Me gusta tanto meterme de lleno en los tópicos y convertirme en la más tropicalista para anestesiar mi pobre racionalidad de asfalto. ¡Taxi! A veces me cuesta creer que es o ha sido un país en guerra, hasta que me doy cuenta de que hay un poso de miedo y de tristeza en cada uno de mis amigos colombianos. Los taxistas, siempre alegres, jamás hablan del tema. A veces hablo demasiado sin decir nada. Pero en el taxi, no.

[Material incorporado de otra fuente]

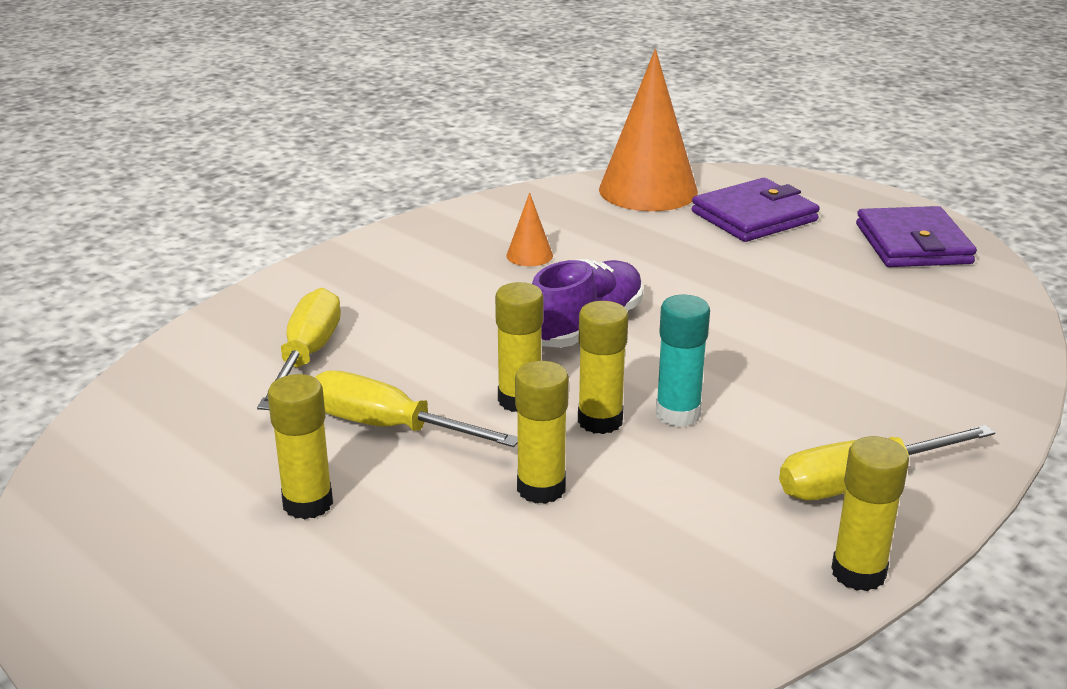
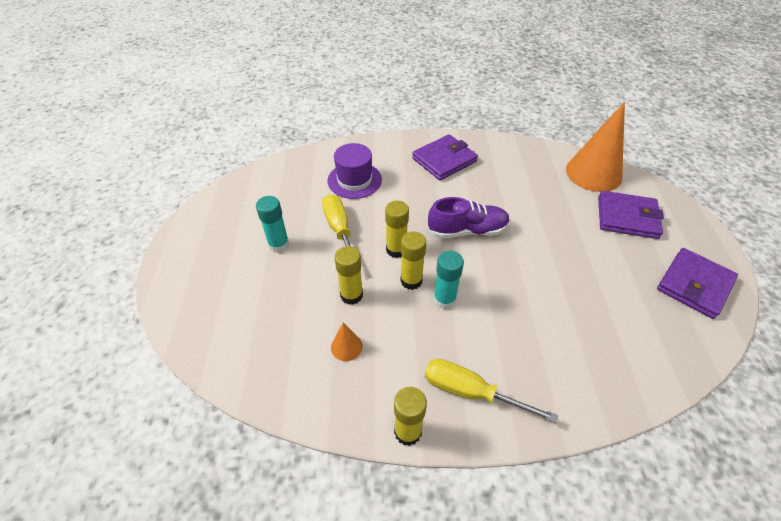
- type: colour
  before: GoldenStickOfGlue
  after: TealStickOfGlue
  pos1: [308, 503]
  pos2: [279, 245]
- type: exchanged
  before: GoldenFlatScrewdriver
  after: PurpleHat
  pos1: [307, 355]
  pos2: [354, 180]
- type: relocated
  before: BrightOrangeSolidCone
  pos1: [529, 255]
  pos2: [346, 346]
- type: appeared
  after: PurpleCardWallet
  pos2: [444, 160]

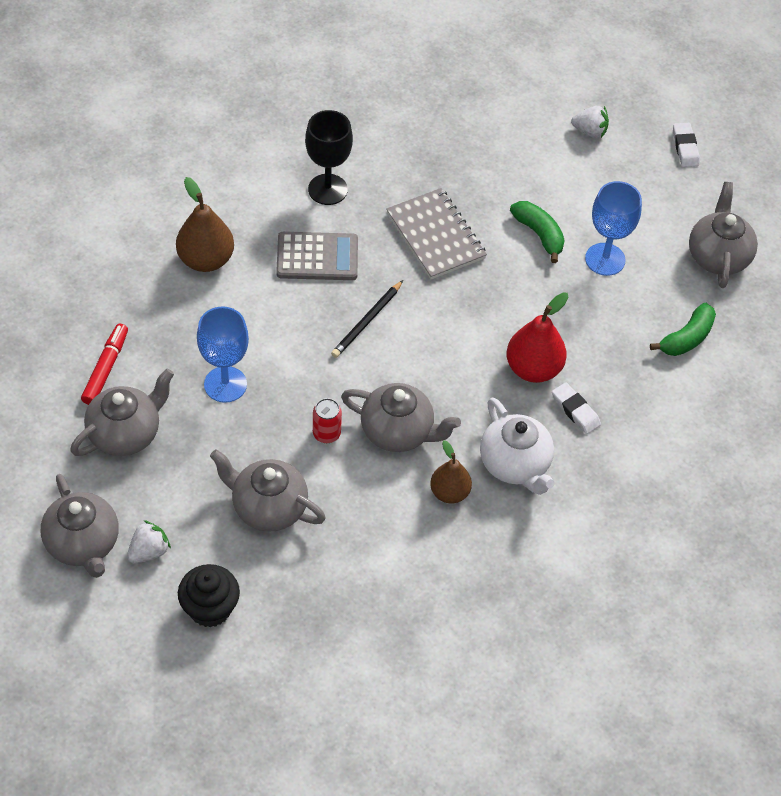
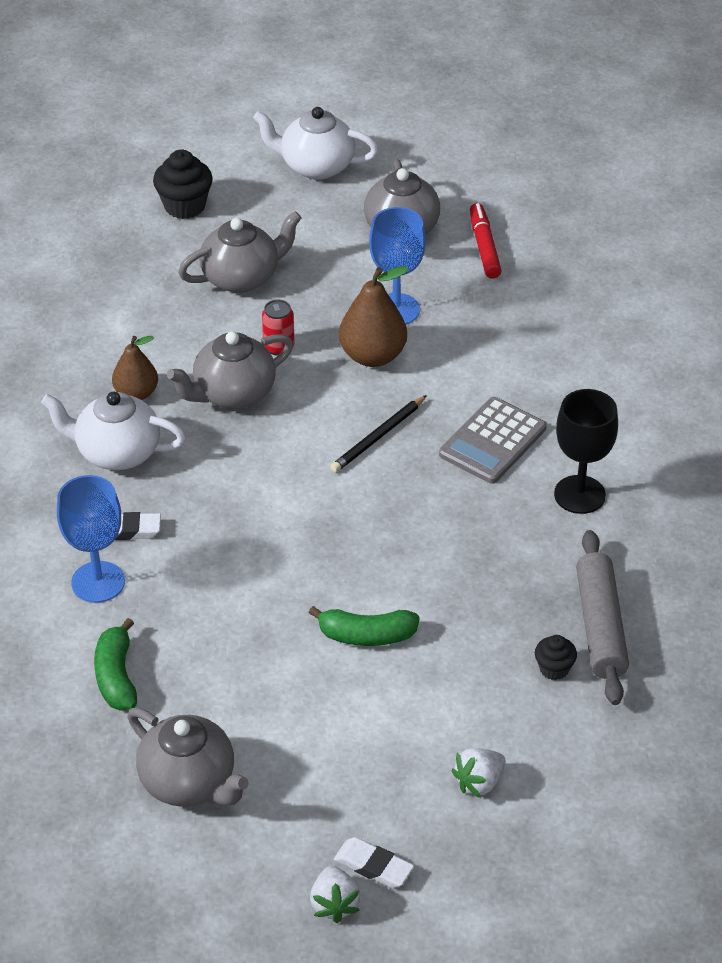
- type: relocated
  before: CobaltGoblet
  pos1: [605, 259]
  pos2: [98, 582]
- type: colour
  before: GrayChinaTeapot
  after: SnowWhiteChinaTeapot
  pos1: [83, 544]
  pos2: [316, 166]
- type: relocated
  before: SnowWhiteToyStrawberry
  pos1: [149, 551]
  pos2: [334, 904]
- type: spun
  before: EbonyWoodenPencil
  pos1: [367, 321]
  pos2: [378, 437]
  turn: -120
- type: relocated
  before: BrownPearFruit
  pos1: [206, 259]
  pos2: [373, 356]
- type: spun
  before: ScarletMarker
  pos1: [106, 368]
  pos2: [484, 247]
  turn: -150
- type: appeared
  after: EbonyCupcake
  pos2: [554, 669]
- type: appeared
  after: GrayPastryRoller
  pos2: [600, 626]
- type: missing
  before: GrayNotebook
  pos1: [435, 236]
- type: missing
  before: ScarletPearFruit
  pos1: [533, 368]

De pronto no es un taxi y es el coche de mi amiga que me lleva a recorrer frenéticamente la ciudad. Me enseña el mapamundi de su biobibliografía, los puntos cardinales de su amor y de su dolor. Como adolescentes eufóricas, sentimos que Bogotá es nuestra, entre risas, frases interrumpidas y ajiaco. En el taxi lloro bajito y recuerdo a mi niño, que pasea por la casa, feliz, cantando canciones que le enseñó su bisabuela muerta.
Me bajo y compro girasoles en un mercado exuberante. Paso, en taxi, por delante de la que fue la casa bogotana de mi gran amor y recuerdo cuántas veces me contó su felicidad de esos tiempos y recuerdo que en Bogotá nació su hijo al que yo más quiero, el que además de todo se parece tanto al mío. Y no voy a decir nada de La Candelaria porque ya todos sabemos que es el barrio bien chévere. Porque además, como lo recorrí a pie, pues me acuerdo poco. Un despertar plácido y lleno de confesiones que se acaba cuando hay que llamar a un taxi. Mientras voy en el taxi eterno recuerdo no por qué vine sino para qué vine.